The purpose of this report is to describe the search efforts and successful location of four underwater sites where exploratory oil wells were drilled in the vicinity of Key West, Florida in the late 1950s and early 1960s. This work was part of Phase One of a two-part MMS-funded study consisting of (1) location and verification of sites (Phase One) followed by (2) biological and geological assessment of the impact caused by drilling (Phase Two).

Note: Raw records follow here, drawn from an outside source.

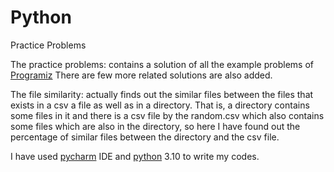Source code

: # Python
Practice Problems

The practice problems: contains a solution of all the example problems of [Programiz](https://www.programiz.com/python-programming/examples)
There are few more related solutions are also added.

The file similarity: actually finds out the similar files between the files that exists in a csv a file as well as in a directory.
That is, a directory contains some files in it and there is a csv file by the random.csv which also contains some files which are also in the directory, so here I have found out the percentage of similar files between the directory and the csv file.

I have used [pycharm](https://www.jetbrains.com/pycharm/) IDE and [python](https://www.python.org/) 3.10 to write my codes.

Key West, Florida, United States, Gulf of Mexico, North America, North Atlantic;
All the sites were marked with permanent buoys tied to the bottom and accurate LORAN-C TDs were taken at each site. The sites can easily be reoccupied even if the buoys are missing. Physical damage is fairly obvious, although the total area affected is small. What is yet to be determined is whether there was biological damage caused by drilling fluids and cuttings and whether the fauna have recovered to predrilling conditions. In the case of site D-E1, fish life is more abundant than in the adjacent areas because the cement bags and other debris provide shelter and thus serve as an artificial reef. The bottom fauna have been modified and, as pointed out in the BLM report, the alga Halimeda is abundant, whereas the surrounding area has more alcunarians and less Halimeda. This change is probably due to the blanket of pebbles that covers the hard substrate. The two remaining sites to the west of the Marquesas should not be difficult to find, given calm weather. We intend to search these sites in June or July of 1988. In addition, we feel that for environmental reasons the well in Florida Bay is extremely significant. This site should be located and a survey of its effects made.